The Northwest Passage


Important Text:

Aboard with Amundsen I heard from all and sundry, but especially from the second-in-command, the Danish naval lieutenant Godfred Hansen, about the relatively admirable results of Danish care for Eskimos of Greenland. I also heard much of the allegedly deplorable results of our hit-and-miss system, or lack of system at that time, in the civilized parts of Alaska and Canada; and about the healthy, happy, and admirable, not yet civilized Eskimos whom the Gjoa had known for two years in and around King William Island. Better than anything I could write up, from memory and records, is to quote on this point from Amundsen's two-volume The Northwest Passage (London and New York, 1908). The following excerpt is from his two-chapter section “The Inhabitants of the Magnetic North Pole”:

“During the three year voyage of the Gjoa we came in contact with ten different Eskimo tribes in all, and we had good opportunities of observing the influence of civilization upon them, as we were able to compare those Eskimos who had come in contact with civilization with those who had not. And I must state it as my firm conviction that the latter, the Eskimos living absolutely isolated from civilization of any kind, are undoubtedly the happiest, healthiest, most honourable and most contented among them ...”

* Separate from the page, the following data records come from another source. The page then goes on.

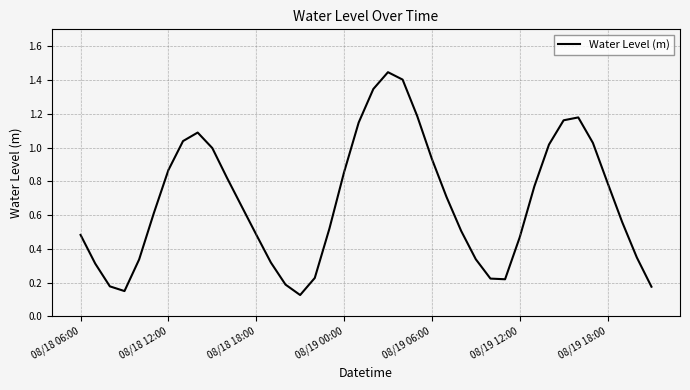

Where is the data nearest to the value 0?

15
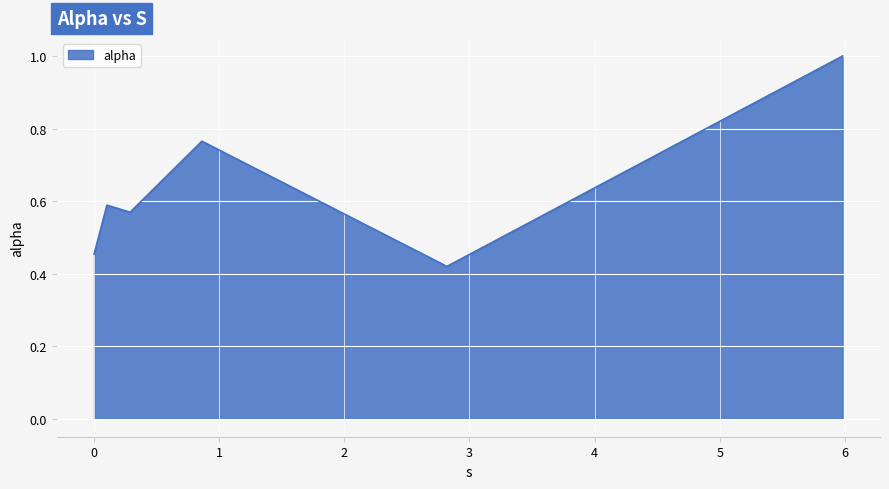

True or false: the data has more than 2 interior local peaks.

False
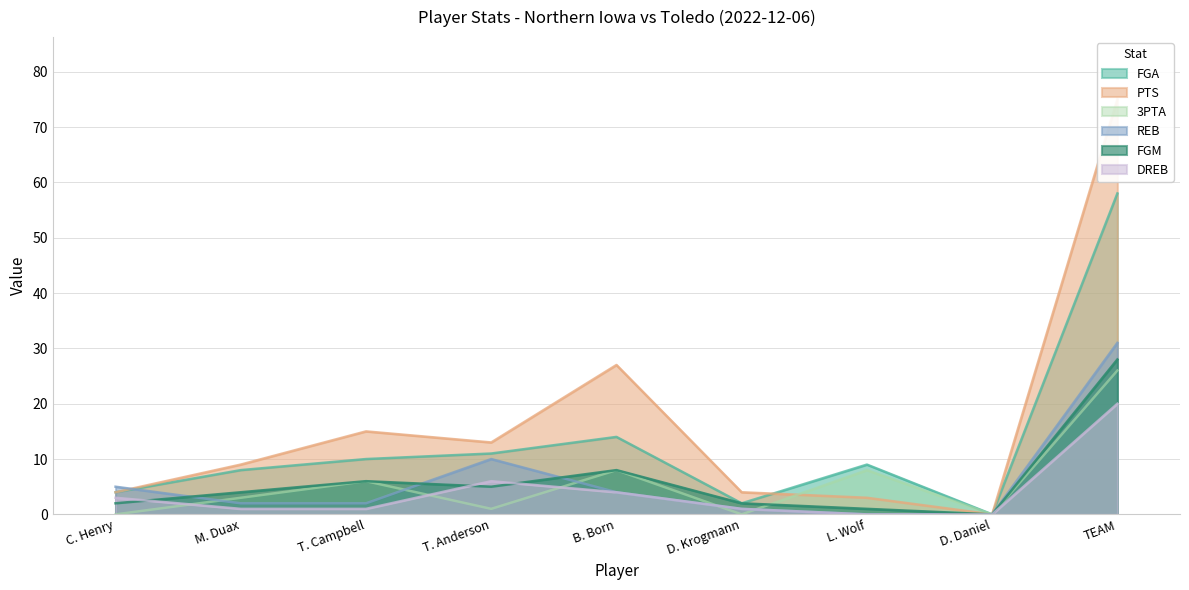

What is the label of the 8th point from the left?

D. Daniel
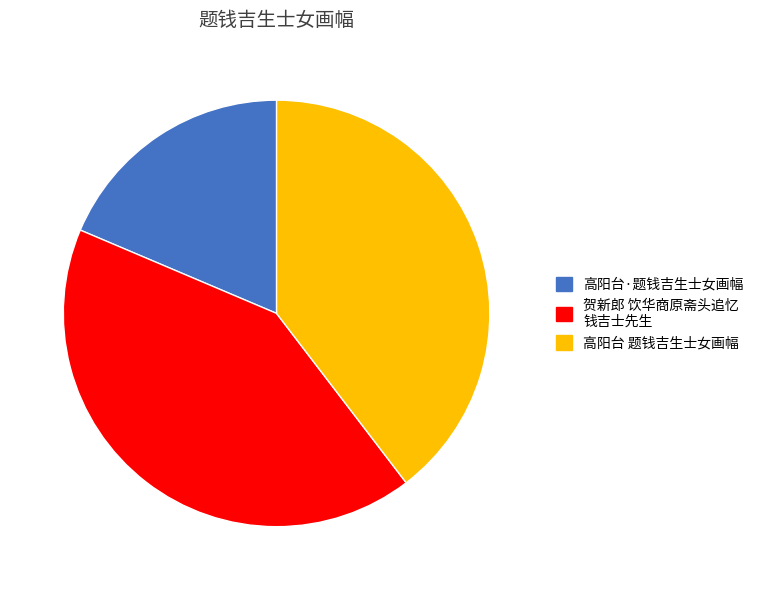

How many slices are in this pie chart?

3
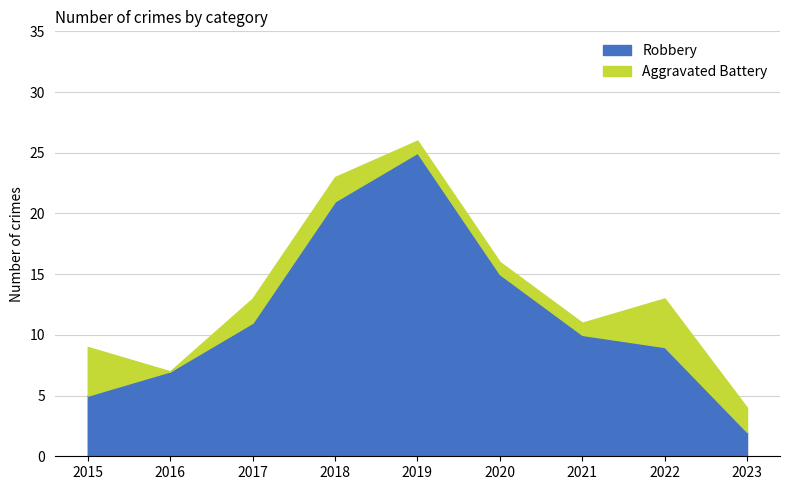

What is the ratio of the value at 2019 to the value at 2016?

3.6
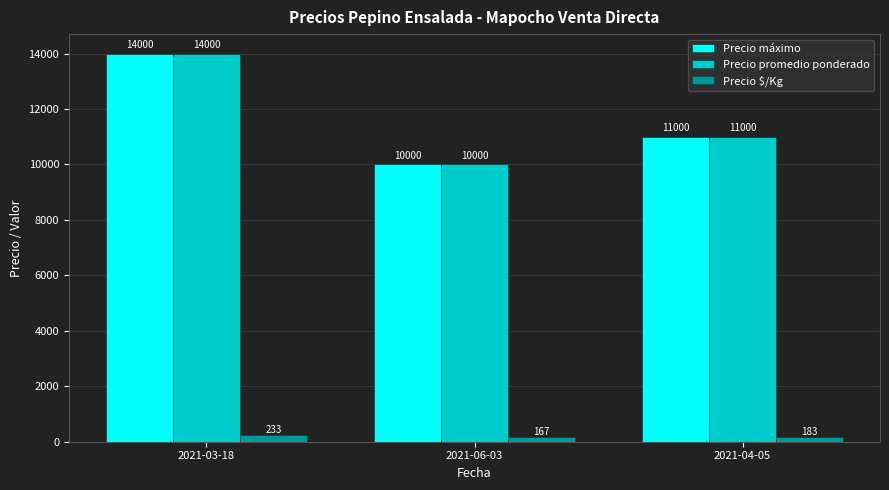

What is the maximum value shown in the chart?

14000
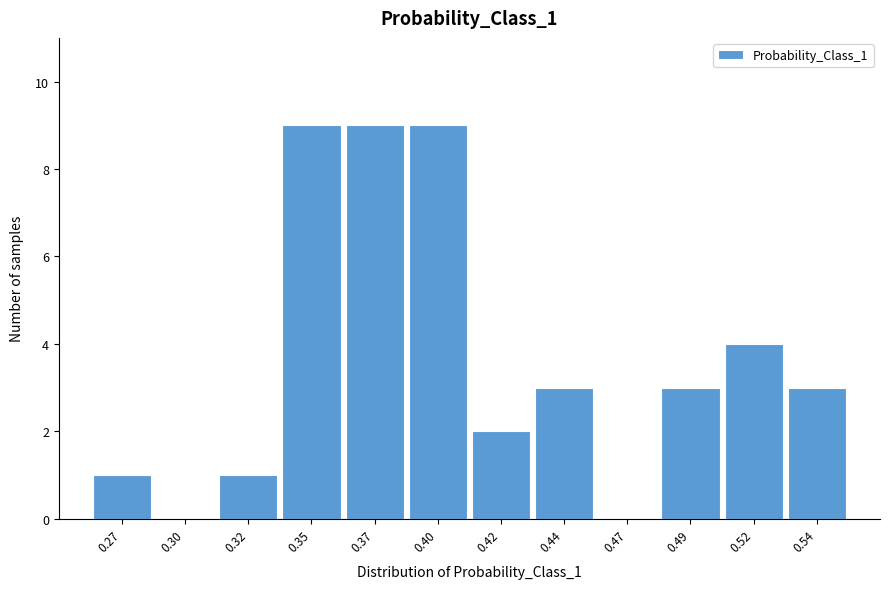

Reading left to right, what are all the values shown in this chart?

0.27=1	0.30=0	0.32=1	0.35=9	0.37=9	0.40=9	0.42=2	0.44=3	0.47=0	0.49=3	0.52=4	0.54=3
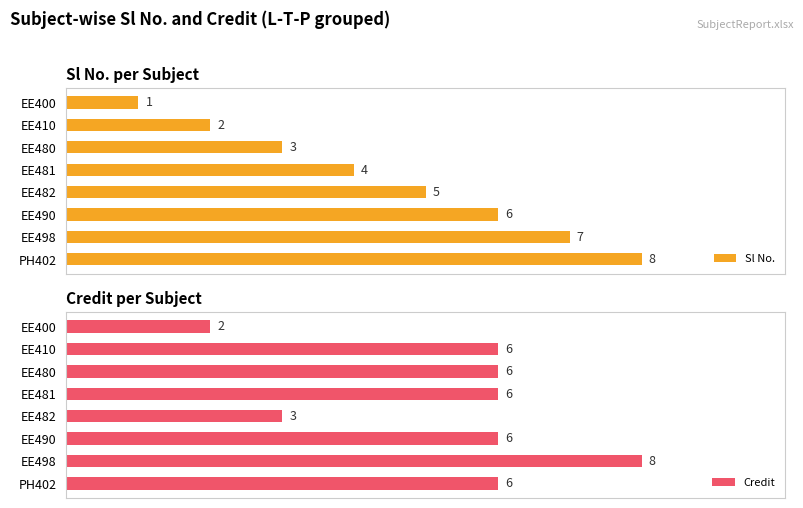

List the labels in order of Sl No. value, largest first.

PH402, EE498, EE490, EE482, EE481, EE480, EE410, EE400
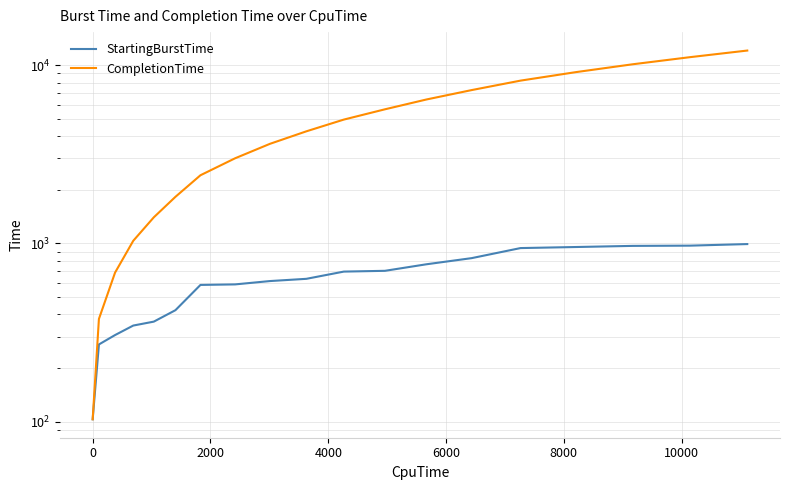

What is the difference between the maximum and second lowest values in the CompletionTime series?

11729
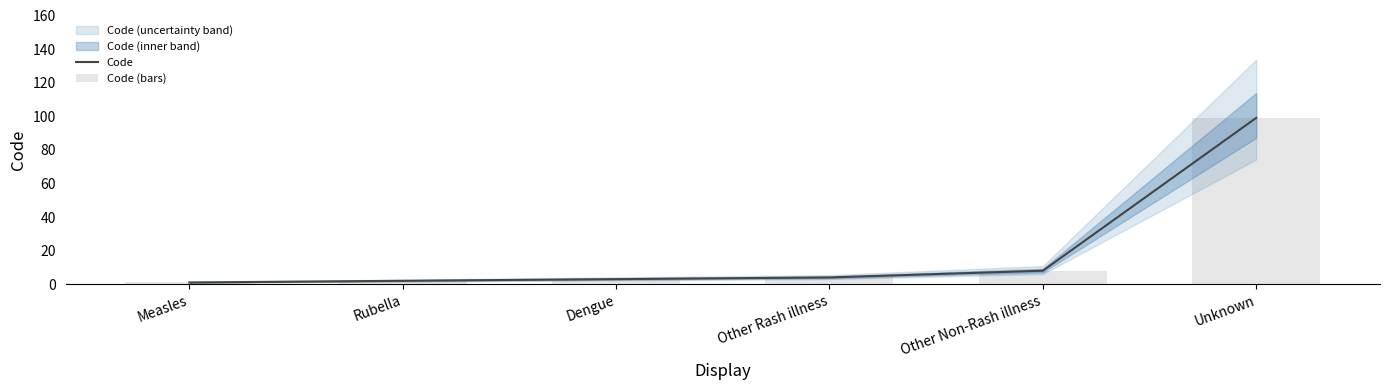

What is the total value across all series at Unknown?

198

Here and there The Northwest Passage gives instances of modern physical decay, and of the tragic effect of Europeanization on health and longevity. On page 142 of Vol. II Amundsen speaks of the people of the Mackenzie delta, a region in which I was to live Eskimo style off and on during the six years following the Gjoa's voyage. Says Amundsen: “... civilization has had its corrupting influence upon them, so that instead of several hundred families their number was reduced to a handful.”

In Amundsen's book, the last sentence of the final chapter on the people of King William Island is set off by him as a paragraph:

“My sincerest wish for our friends the Nechilli Eskimos is, that civilization may never reach them.”